### Task data

━━━━━━━━━━━━━━━━━━━━━━━━━━━━━━

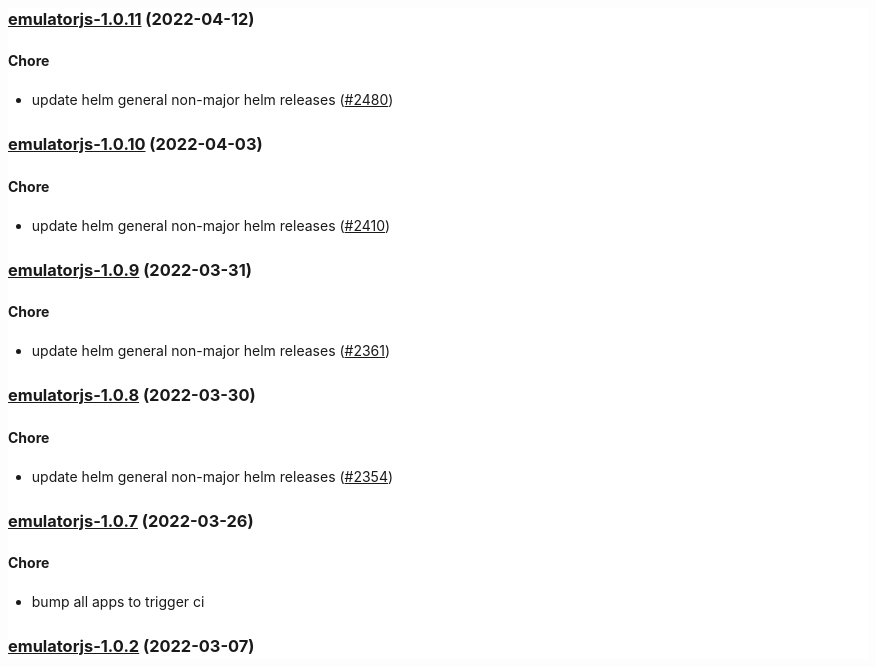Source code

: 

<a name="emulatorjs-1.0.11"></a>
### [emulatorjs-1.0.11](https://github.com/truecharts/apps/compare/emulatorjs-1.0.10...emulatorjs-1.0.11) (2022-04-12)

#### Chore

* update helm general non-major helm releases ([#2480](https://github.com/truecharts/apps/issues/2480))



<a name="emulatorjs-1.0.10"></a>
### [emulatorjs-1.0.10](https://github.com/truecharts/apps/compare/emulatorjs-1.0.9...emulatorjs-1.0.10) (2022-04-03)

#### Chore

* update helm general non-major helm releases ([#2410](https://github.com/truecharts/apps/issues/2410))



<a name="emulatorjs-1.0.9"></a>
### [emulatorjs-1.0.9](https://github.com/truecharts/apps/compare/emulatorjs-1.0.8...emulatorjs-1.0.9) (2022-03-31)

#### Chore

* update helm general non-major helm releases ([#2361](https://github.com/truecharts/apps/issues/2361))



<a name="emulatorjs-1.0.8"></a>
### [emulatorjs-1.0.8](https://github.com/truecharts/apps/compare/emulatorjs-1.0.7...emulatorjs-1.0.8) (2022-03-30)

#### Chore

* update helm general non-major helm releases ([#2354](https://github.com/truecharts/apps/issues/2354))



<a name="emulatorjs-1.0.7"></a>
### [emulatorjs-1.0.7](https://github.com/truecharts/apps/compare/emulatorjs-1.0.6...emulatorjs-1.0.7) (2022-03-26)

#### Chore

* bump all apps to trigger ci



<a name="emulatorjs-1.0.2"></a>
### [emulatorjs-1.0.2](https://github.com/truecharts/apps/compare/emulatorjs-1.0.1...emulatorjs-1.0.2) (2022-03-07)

━━━━━━━━━━━━━━━━━━━━━━━━━━━━━━

### Aim of the task
Pull out each line of the data above that contains the string "issues", and copy those lines unchanged.

### Output
* update helm general non-major helm releases ([#2480](https://github.com/truecharts/apps/issues/2480))
* update helm general non-major helm releases ([#2410](https://github.com/truecharts/apps/issues/2410))
* update helm general non-major helm releases ([#2361](https://github.com/truecharts/apps/issues/2361))
* update helm general non-major helm releases ([#2354](https://github.com/truecharts/apps/issues/2354))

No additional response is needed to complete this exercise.